Estimated Time:less than a minute
After 4 years of postgresql management, I d'like to relate my experience.
Postgreql is incredible:
- its community is wonderful, the mailing list is very active and structured
- the recent years have been very productive for postgres, with many analytics improvements and perspectives
- it has one of the best support for transactions, and for example deal with DDL in transaction
- it's stable, we never had any crash in 4 years, or need to reboot the server
- it manage bot structured and unstructured data
- free text indexes and features are very advanced
However, sadly postgresql has some drawnbacks:
- it does not deal great with large volumne when comes analytics
- because it may be used for all batch ingesting, batch exporting, OLTP, dumps, analytics, the overall performances might be affected
- it does not scale horizontaly
- it has no fail over, or this lead to complex setup
Complementing postgresql with hadoop:
For this reason, it has been decided to externalize some responsibilities such batch exporting and analytics to an other technology that scale horizontally: hadoop.

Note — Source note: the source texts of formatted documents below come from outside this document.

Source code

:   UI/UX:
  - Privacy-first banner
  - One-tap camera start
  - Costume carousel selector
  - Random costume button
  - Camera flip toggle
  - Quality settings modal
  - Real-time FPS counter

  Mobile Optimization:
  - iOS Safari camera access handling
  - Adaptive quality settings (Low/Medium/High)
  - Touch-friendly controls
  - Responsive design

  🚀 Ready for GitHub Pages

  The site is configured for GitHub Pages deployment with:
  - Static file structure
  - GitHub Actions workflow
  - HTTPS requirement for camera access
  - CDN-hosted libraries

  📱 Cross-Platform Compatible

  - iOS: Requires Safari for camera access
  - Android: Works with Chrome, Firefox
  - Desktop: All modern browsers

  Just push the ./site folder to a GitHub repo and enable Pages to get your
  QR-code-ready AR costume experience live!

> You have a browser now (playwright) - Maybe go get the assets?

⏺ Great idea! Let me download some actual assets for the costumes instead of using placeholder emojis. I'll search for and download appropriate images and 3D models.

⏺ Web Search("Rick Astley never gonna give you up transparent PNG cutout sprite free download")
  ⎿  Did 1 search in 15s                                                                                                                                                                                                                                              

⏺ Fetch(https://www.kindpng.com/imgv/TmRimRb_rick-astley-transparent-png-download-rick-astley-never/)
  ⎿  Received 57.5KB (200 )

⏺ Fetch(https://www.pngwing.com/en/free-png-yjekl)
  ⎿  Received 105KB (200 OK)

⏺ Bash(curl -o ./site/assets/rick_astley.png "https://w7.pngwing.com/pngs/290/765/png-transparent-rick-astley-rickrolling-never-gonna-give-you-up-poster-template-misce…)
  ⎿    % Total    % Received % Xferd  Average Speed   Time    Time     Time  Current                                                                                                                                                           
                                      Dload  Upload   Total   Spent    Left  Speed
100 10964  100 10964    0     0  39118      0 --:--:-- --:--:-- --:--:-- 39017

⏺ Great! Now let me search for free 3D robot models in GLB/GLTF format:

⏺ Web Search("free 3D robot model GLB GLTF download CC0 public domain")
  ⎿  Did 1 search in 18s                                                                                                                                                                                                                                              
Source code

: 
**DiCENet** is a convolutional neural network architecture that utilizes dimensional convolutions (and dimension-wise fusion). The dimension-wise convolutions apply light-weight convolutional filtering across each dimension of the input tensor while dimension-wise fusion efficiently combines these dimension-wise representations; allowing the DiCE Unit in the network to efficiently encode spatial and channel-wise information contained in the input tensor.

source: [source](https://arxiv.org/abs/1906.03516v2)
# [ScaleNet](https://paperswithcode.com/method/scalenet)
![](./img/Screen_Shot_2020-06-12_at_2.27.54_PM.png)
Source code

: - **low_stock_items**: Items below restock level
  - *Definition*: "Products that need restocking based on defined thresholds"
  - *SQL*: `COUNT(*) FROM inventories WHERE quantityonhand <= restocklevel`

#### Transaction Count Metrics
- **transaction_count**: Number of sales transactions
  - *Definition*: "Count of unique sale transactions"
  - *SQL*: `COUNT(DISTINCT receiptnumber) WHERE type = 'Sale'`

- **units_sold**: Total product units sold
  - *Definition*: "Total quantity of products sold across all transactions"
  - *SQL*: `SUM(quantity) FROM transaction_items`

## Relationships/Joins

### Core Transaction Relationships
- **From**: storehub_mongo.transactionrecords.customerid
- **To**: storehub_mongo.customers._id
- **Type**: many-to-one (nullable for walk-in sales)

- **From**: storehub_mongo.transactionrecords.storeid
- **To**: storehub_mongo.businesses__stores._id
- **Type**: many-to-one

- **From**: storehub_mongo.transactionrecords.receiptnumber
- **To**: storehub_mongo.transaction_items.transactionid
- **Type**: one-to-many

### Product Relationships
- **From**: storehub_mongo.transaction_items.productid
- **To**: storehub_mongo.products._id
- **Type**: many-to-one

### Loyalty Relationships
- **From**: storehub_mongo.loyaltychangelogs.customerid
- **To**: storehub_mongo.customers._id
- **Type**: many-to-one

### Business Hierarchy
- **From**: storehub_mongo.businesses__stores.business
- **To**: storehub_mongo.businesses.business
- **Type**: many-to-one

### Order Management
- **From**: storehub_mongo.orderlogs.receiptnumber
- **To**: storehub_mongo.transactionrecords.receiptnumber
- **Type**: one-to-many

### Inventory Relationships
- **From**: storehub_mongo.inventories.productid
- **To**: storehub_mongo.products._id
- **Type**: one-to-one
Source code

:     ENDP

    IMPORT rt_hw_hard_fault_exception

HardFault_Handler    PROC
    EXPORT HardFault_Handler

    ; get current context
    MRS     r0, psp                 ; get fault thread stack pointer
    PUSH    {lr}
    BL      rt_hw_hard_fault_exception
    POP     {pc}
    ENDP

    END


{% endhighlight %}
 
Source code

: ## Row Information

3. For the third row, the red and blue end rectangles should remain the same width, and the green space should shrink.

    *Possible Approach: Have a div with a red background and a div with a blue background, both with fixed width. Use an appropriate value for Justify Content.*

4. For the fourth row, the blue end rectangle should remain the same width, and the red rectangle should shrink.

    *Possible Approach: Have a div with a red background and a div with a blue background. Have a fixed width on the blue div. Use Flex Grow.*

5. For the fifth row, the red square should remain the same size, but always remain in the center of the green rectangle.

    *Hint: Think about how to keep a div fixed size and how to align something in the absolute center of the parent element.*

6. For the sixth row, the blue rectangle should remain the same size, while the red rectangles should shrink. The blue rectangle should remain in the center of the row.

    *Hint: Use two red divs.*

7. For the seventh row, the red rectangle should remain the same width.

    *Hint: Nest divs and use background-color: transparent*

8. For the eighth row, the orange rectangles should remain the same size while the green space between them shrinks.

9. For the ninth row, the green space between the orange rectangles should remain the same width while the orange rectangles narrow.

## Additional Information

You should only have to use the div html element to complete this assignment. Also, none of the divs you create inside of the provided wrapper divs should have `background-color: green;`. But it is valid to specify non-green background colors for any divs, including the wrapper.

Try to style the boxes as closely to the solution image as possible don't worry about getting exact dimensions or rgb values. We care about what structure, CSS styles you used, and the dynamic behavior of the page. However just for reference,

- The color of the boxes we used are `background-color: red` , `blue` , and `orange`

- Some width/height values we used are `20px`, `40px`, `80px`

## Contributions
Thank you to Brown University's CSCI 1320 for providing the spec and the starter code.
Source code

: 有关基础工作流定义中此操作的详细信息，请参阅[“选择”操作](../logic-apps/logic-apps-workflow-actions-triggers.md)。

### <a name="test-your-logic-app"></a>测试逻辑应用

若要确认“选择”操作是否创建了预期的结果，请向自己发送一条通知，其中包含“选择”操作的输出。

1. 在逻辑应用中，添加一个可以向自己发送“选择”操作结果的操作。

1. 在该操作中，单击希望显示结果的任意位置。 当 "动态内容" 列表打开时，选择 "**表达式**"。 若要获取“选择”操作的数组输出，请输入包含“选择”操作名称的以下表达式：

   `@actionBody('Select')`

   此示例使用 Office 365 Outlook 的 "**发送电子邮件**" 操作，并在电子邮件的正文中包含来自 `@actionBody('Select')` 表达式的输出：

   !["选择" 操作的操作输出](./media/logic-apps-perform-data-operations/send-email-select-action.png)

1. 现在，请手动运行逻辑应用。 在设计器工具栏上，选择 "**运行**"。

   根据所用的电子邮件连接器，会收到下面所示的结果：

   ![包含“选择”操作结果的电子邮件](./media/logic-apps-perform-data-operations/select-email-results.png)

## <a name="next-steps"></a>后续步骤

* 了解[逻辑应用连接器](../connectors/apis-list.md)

The good point is synchronizing data from postgresql to hive daily is easy thanks to incremental sqoop import on hdfs, based on indexed timestamps in postgreql. This allows pushing the data from postgresql to hive ready to analyse. The two tools interface well where hive does not handle sequence, or triggers, and postgresql does not manage huge data historisation, and columnar aggregation.
- While postgreqsl does not handle well aggregations on bilions rows, it's children greenplum is supposed to.
Let's envisage a greenplum post soon.